----- Task inputs -----

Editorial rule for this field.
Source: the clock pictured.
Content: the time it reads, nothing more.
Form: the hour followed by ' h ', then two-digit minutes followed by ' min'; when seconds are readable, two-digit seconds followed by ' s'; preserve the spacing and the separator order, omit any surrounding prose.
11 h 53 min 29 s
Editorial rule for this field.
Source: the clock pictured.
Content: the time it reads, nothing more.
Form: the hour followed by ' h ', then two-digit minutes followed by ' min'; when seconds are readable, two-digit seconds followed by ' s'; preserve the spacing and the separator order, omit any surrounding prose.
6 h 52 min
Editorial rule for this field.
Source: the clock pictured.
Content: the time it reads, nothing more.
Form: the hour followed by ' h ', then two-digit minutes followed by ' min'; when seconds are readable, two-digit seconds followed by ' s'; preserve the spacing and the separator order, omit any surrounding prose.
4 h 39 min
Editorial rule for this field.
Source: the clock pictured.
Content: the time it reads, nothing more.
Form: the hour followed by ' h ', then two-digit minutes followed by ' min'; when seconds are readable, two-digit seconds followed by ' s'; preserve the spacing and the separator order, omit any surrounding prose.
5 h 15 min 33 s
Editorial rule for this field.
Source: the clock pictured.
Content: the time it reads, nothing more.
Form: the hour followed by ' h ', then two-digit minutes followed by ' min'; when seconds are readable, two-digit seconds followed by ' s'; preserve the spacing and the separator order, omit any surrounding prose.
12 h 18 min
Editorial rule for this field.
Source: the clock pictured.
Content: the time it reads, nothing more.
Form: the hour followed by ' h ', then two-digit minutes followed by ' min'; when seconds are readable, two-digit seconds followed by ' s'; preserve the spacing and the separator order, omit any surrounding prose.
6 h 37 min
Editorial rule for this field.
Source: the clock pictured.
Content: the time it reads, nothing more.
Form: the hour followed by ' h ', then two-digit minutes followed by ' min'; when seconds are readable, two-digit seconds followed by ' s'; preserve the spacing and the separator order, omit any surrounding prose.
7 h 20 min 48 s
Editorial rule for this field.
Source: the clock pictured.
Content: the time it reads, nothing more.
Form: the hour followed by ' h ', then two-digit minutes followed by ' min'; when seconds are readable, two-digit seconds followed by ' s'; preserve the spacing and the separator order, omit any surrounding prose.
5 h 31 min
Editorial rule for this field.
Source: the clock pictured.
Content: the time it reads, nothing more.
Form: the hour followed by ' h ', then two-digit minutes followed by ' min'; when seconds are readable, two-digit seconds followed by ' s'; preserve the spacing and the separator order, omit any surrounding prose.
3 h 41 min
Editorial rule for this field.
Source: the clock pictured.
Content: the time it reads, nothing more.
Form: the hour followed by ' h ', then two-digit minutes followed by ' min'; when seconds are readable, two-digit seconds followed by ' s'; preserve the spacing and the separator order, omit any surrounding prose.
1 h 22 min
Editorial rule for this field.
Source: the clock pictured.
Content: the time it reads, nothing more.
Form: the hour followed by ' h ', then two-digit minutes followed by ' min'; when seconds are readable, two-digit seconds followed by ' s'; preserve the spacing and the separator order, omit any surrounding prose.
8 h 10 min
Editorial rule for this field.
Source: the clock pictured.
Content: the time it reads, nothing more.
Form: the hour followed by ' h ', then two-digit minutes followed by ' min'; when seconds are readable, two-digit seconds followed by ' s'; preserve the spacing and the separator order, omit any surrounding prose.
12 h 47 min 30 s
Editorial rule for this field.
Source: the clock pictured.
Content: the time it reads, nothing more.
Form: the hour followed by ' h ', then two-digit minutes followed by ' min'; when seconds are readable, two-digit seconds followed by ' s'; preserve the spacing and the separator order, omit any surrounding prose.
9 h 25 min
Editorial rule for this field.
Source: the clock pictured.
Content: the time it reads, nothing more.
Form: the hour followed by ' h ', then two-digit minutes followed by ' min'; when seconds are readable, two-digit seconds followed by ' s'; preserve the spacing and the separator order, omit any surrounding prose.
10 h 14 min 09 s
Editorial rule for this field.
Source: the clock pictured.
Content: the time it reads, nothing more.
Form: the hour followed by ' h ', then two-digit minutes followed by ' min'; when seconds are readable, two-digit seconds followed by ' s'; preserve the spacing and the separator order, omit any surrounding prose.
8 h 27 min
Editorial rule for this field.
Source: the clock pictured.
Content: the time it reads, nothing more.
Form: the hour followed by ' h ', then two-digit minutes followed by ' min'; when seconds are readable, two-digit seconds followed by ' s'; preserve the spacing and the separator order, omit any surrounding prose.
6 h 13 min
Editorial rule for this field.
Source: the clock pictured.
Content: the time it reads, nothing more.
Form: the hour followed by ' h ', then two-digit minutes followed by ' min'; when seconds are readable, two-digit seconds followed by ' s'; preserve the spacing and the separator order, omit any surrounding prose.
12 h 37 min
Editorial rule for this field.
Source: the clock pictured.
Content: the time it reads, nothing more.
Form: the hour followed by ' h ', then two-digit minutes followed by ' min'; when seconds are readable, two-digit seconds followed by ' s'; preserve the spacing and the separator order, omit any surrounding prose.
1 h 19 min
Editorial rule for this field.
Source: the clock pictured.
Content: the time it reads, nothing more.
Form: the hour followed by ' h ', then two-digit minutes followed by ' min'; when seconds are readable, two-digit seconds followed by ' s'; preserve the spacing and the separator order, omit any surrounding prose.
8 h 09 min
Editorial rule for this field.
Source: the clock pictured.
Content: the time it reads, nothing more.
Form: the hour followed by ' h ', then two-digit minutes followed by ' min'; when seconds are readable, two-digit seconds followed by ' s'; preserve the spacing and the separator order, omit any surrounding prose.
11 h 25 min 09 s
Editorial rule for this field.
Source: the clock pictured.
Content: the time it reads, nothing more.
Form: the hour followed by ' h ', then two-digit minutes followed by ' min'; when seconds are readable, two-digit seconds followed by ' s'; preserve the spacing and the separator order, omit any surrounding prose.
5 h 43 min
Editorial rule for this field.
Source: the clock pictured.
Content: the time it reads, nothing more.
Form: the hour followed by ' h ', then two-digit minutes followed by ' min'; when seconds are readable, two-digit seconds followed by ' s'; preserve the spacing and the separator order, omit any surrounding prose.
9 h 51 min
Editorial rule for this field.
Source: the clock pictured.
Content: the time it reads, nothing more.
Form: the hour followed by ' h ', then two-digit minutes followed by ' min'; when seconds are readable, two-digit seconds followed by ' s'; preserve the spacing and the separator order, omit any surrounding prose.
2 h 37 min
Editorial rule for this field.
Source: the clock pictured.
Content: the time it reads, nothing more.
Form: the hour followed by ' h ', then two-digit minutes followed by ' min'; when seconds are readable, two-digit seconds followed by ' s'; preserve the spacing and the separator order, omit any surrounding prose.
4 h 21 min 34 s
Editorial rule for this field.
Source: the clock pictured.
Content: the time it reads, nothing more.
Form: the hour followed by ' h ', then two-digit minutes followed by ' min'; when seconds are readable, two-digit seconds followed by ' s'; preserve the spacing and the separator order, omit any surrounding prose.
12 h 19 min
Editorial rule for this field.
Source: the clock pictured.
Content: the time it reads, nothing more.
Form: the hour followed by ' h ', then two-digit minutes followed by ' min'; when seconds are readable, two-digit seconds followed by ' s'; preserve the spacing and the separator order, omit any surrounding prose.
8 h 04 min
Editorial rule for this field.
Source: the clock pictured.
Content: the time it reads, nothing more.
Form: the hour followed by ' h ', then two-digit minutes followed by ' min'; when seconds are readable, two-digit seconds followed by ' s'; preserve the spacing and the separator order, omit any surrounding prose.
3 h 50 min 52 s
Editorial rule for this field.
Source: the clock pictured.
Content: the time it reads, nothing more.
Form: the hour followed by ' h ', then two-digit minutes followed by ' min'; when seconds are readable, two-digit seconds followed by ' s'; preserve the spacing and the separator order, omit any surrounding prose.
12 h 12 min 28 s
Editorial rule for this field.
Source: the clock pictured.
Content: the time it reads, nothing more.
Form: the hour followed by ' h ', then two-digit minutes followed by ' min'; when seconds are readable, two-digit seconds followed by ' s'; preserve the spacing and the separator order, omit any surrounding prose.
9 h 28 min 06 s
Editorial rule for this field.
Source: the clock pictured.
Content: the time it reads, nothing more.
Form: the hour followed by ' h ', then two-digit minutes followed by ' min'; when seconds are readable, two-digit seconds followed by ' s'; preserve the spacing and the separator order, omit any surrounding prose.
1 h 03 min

-----

= Task statement =
Retype the material from its first line and stop after the line that contains "11 h 53 min 29 s", including both of those lines.

= Reply =
Editorial rule for this field.
Source: the clock pictured.
Content: the time it reads, nothing more.
Form: the hour followed by ' h ', then two-digit minutes followed by ' min'; when seconds are readable, two-digit seconds followed by ' s'; preserve the spacing and the separator order, omit any surrounding prose.
11 h 53 min 29 s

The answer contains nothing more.